:: TASKS FOR THIS EXERCISE ::
1. In the food bank article, how much did the United Way spend in 2010 to build a database tracking food bank usage?
2. Using the food bank article, explain why some greenhouse produce used to end up in landfill.

:: DOCUMENT ::

——————

In 2010, the United Way spent $40,000 to develop a database to track food bank usage in Windsor and Essex County. “It gives us a snapshot of the people using the food bank, how often they use it and their background,” said Lorraine Goddard, the United Way’s chief executive officer. The information helps the charity develop other programs Goddard said. “The data helps us answer the question, ‘What other supports do we need to support these families.’”

In Windsor and Essex County, the Unemployed Help Centre is what Goddard refers to as the “hub” for food bank donations. It collects most of the food, then redistributes it to 18 other food banks in the area.

Food banks are changing too, from offering only packaged and canned food to more fresh food, dairy and meat.

Volunteer Dave Hayes stocks items at the Downtown Mission on Tuesday, Sept. 18, 2012, in the organization's food bank.   (DAN JANISSE/The Windsor Star)

Volunteer Dave Hayes stocks items at the Downtown Mission on Tuesday, Sept. 18, 2012, in the organization’s food bank. (DAN JANISSE/The Windsor Star)

Food Rescue

Greenhouses can’t sell cucumbers that aren’t perfectly straight or vine tomatoes with fewer than five fruit on a stem. Ditto for peppers that have even the smallest of blemishes. That produce used to go to landfill. Enter the United Way’s food rescue strategy. With a refrigerated truck donated to the Unemployed Help Centre, all that healthy produce is now collected. The United Way has also developed partnerships with traditional farms, fisheries, food processing plants and banquet halls who donate their surplus as part of the food rescue strategy. In the last two years alone, about 2,000 tonnes of perfectly nutritious food has been “rescued” – diverted from waste and used to feed people in need. Other food rescuers are included in the program, Goddard said. Produce too far gone to be put on food bank shelves goes to Gleaner organizations that dehydrate it for use later.

——————

:: DATA PROVIDED ::
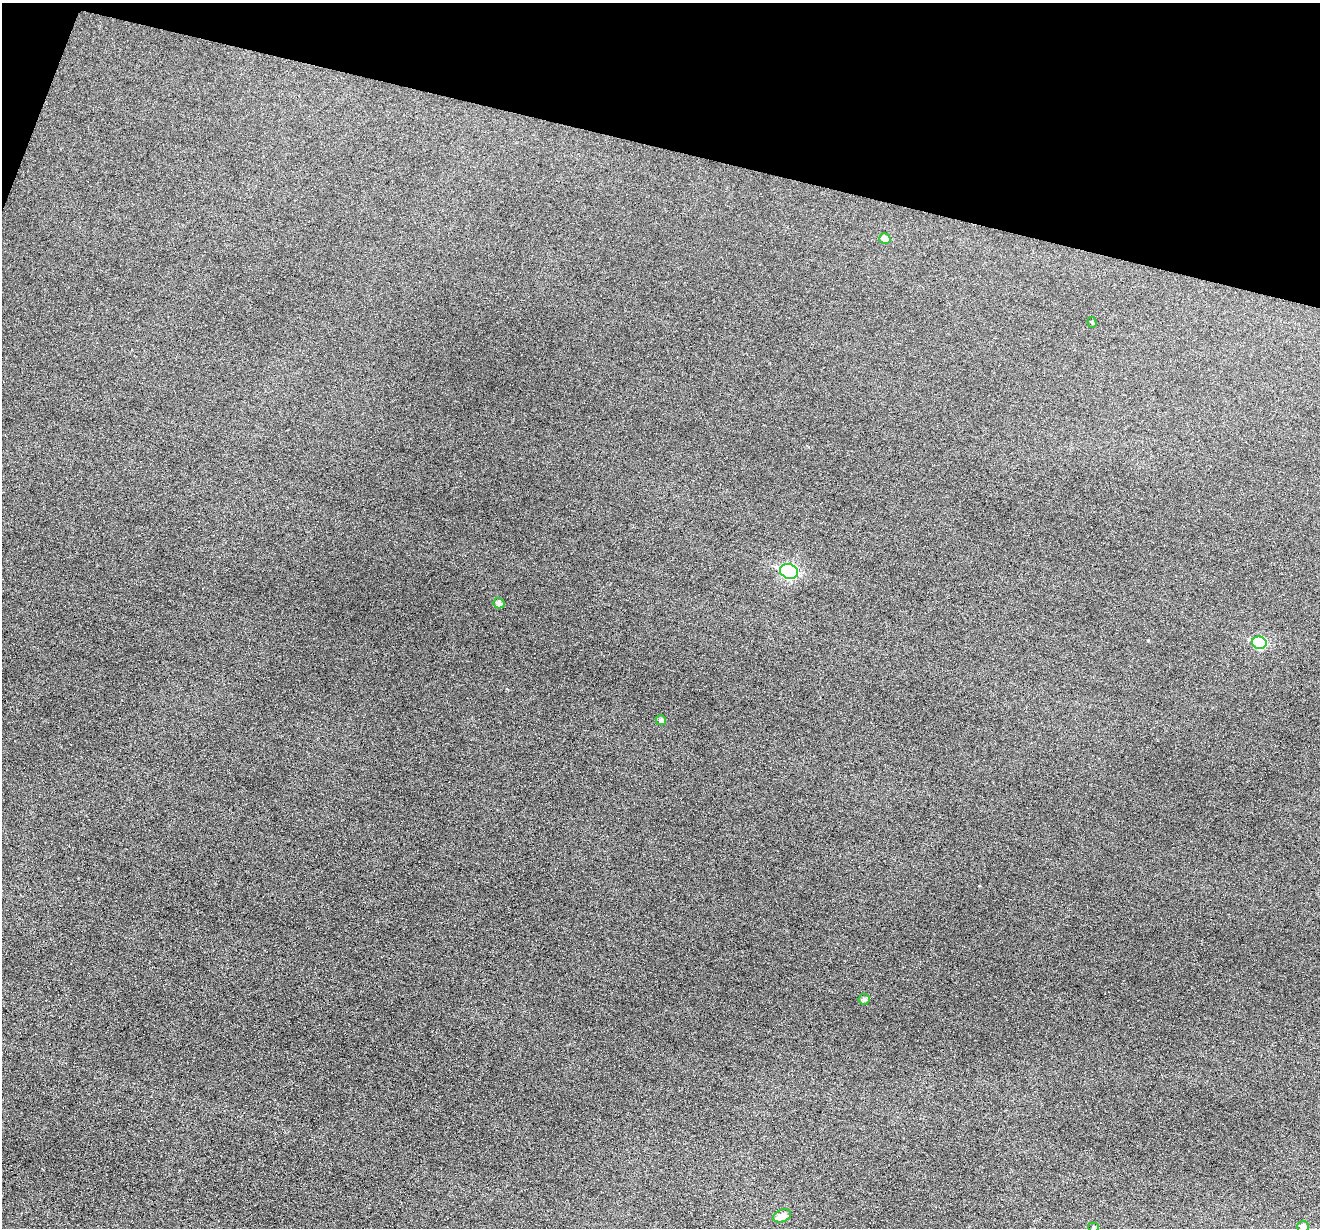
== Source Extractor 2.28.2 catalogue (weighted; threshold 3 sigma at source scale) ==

——————

:: RESULTS OF THE EXERCISE ::
1. $40,000

2. Greenhouses can't sell cucumbers that aren't perfectly straight, vine tomatoes with fewer than five fruit on a stem, or peppers with even the smallest blemish. Because that produce couldn't be sold, it went to landfill until the United Way's food rescue strategy began collecting it.